Luiz Clenio Cardoso curte atento à partida
A torcida do Joinville está mal acostumada. Se é dia de jogo, não importa se o duelo será dentro ou fora de casa: é data para vestir o manto sagrado, sair para a rua, encontrar os amigos e incentivar o time a buscar mais uma vitória.Esse domingo foi esse o roteiro do duelo que terminou em 1 a 0 para o Tricolor diante do Ipatinga, em Minas Gerais.

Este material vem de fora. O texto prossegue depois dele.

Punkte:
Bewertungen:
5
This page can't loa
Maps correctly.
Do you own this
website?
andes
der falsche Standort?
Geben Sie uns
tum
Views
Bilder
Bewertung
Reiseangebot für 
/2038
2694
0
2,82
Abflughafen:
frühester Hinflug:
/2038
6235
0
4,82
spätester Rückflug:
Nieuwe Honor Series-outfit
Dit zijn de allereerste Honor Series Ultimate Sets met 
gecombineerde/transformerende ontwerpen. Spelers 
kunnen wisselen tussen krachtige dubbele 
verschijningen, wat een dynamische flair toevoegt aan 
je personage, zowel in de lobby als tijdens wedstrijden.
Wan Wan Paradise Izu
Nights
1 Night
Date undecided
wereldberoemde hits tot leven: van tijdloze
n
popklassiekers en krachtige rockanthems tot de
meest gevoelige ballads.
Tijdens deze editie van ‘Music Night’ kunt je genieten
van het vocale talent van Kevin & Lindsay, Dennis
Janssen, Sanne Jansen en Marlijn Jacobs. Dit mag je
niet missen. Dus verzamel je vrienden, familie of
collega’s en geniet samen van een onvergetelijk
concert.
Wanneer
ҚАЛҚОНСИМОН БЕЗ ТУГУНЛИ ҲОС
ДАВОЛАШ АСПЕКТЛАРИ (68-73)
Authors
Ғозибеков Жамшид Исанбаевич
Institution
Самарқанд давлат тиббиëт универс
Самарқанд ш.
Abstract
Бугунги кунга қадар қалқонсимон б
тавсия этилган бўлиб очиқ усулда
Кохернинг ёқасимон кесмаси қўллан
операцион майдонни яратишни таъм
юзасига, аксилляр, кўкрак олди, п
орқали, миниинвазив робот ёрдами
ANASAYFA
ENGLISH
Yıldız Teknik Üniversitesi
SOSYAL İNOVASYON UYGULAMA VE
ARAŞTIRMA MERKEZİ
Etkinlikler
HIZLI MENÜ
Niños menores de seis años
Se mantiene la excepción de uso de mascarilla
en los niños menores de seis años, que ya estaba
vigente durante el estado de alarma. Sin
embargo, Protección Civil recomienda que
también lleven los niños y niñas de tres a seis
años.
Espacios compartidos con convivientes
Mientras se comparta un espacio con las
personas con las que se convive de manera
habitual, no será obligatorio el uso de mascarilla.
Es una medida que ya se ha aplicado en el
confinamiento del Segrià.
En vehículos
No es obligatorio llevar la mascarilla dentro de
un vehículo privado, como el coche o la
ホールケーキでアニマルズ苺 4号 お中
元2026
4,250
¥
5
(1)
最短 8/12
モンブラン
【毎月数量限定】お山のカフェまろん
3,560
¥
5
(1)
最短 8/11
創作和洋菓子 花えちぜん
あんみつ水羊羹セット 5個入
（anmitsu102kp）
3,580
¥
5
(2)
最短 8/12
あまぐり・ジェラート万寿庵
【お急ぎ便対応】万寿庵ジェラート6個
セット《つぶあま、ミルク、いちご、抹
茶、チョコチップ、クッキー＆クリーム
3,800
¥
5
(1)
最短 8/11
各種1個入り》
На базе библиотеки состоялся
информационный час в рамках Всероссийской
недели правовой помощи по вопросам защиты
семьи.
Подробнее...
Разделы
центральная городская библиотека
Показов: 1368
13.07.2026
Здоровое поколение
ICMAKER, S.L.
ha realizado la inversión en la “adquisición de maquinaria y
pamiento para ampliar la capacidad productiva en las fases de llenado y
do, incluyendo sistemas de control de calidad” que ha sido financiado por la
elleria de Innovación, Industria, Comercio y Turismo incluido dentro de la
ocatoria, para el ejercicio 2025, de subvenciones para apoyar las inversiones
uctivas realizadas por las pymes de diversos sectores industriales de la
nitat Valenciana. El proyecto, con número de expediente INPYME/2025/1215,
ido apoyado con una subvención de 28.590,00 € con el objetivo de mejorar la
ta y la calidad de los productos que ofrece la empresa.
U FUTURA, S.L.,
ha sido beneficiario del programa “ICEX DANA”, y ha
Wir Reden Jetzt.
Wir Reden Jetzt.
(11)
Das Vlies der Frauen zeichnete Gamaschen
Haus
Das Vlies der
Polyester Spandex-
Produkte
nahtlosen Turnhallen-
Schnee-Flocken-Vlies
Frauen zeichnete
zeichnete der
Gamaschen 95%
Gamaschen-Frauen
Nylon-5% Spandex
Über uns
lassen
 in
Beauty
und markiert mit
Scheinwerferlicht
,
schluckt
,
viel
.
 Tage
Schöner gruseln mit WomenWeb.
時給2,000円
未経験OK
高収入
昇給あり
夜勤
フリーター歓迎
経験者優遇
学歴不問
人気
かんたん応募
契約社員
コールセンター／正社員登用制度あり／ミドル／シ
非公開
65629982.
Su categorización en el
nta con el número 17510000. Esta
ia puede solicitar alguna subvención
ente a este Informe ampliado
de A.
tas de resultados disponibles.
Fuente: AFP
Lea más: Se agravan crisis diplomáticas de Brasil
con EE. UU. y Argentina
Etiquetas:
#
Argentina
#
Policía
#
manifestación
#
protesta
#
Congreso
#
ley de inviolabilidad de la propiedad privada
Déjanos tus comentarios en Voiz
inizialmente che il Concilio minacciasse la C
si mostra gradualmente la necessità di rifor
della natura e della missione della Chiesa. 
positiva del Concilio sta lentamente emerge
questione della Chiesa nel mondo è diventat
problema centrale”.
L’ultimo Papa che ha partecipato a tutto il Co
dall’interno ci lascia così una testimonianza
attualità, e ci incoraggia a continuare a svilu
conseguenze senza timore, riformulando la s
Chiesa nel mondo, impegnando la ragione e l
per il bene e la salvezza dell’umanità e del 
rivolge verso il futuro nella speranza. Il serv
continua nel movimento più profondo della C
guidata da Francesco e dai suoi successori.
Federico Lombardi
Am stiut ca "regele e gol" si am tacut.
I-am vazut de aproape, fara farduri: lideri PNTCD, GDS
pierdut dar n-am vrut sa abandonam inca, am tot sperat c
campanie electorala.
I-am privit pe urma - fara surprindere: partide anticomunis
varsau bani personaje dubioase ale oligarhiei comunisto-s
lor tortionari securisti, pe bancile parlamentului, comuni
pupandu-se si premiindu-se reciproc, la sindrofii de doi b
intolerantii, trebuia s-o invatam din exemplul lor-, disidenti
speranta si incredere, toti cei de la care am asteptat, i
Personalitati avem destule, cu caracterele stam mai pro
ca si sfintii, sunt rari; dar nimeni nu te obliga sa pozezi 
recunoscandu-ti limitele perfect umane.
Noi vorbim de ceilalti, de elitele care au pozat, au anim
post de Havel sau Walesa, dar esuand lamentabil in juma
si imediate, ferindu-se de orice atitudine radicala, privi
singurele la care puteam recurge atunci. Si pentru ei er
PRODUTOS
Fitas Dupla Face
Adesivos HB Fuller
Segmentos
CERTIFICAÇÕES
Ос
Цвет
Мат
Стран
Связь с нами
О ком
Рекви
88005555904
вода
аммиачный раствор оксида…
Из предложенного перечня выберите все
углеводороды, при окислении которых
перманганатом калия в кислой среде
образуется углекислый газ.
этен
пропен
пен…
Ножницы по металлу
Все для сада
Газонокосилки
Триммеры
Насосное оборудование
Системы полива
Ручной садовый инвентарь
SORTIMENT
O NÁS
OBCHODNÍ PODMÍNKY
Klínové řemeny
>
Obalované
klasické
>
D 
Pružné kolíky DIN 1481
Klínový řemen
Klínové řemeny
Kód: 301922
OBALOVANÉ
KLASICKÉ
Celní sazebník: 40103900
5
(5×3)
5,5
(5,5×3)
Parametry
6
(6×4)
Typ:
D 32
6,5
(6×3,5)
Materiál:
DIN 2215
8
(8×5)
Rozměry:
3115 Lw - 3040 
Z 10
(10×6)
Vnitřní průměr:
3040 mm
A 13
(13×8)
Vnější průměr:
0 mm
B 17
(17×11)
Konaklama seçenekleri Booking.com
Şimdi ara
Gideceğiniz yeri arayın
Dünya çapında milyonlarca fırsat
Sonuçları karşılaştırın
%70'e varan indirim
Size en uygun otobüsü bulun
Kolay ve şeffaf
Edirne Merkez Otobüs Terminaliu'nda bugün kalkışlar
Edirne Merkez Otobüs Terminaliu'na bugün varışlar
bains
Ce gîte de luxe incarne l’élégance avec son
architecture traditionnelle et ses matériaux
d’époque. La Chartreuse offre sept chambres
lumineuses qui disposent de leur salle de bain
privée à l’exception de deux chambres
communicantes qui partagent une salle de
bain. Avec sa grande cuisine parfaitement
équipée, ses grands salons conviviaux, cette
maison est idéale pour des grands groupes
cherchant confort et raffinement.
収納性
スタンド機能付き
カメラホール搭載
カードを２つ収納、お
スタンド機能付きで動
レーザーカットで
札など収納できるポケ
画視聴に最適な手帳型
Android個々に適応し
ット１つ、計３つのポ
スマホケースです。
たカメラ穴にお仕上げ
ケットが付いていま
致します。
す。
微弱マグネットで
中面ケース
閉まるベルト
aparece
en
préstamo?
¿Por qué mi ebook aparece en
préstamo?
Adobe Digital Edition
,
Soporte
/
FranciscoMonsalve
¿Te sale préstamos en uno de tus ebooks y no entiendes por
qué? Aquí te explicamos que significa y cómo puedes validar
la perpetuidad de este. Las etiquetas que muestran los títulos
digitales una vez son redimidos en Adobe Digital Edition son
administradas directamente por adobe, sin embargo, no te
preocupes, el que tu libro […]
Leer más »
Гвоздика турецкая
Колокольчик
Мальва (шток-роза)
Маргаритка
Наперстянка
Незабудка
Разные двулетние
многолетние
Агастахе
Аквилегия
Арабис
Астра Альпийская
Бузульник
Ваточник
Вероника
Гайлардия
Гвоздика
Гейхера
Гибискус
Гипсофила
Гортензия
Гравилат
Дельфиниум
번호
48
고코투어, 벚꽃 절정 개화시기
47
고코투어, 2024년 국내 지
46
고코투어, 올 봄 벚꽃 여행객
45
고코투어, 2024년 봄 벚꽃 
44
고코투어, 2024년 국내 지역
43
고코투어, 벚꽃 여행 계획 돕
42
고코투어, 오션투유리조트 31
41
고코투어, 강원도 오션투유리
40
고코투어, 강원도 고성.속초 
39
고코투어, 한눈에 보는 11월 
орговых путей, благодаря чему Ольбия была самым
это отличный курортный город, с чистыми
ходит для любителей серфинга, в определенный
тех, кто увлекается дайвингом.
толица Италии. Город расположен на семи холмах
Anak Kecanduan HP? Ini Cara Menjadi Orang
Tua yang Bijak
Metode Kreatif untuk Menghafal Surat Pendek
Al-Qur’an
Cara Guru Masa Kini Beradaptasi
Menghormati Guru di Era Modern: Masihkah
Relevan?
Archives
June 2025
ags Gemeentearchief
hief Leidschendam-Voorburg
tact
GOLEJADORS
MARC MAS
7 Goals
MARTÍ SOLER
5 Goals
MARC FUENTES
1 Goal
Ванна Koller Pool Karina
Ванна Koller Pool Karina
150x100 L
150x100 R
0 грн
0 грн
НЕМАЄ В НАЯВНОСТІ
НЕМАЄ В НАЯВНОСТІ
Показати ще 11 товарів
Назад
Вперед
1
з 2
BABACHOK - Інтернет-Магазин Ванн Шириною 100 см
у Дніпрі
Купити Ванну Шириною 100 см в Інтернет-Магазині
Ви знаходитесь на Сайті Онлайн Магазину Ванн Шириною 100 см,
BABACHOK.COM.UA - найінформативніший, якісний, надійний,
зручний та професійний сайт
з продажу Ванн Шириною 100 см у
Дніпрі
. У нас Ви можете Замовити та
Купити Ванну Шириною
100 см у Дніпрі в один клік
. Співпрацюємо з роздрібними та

Em três pontos de Joinville, o jogo foi transmitido e não faltaram torcedores. No bairro Costa e Silva, o Bar do Meurer se tornou ponto de referência para quem quer acompanhar o jogo. Na partida contra o Brasiliense, que valeu o acesso para o JEC, 250 pessoas estavam lá. Neste domingo, apenas 30 assistiram Aldair marcar o gol que deu a vitória magra à equipe de Arturzinho.
"Do Aventureiro para o mundo", comemorou o caldeireiro José Luis Gonçalves, 48 anos, para vibrar com o gol da jovem revelação joinvilense. Torcedor que não perde um jogo sequer, José Luis se referia ao oportunismo do garoto, que mora no bairro da Zona Norte e aos poucos vai conquistado o seu espaço no JEC. Quando Aldair quase fez o seu segundo gol, aos 35 minutos do segundo tempo, a torcida foi à loucura.
Atento a todos os lances também estava o almoxarife Sidnei Schuchard, 23 anos. "Fui em todos os jogos do JEC na Arena. Não perco por nada", declara, em amor ao clube. O jovem agora vai aguardar ansioso pelos jogos finais e tem um desejo especial pela ordem dos jogos. Ele quer que a segunda partida seja fora de casa. "Se for assim, eu vou juntar dinheiro para viajar e ver o JEC na final", diz.
Entre os torcedores, também há aqueles que já estão com a cabeça no futuro. É o caso do serralheiro Luis Cardoso, 52 anos. Para ele, o título é questão de tempo para o JEC conquistar. "Mas no próximo ano, vai ser ainda melhor com o time na Série B. E rumo à Série A!", palpita.



Sidnei Schuchardt é torcedor desde os dois anos!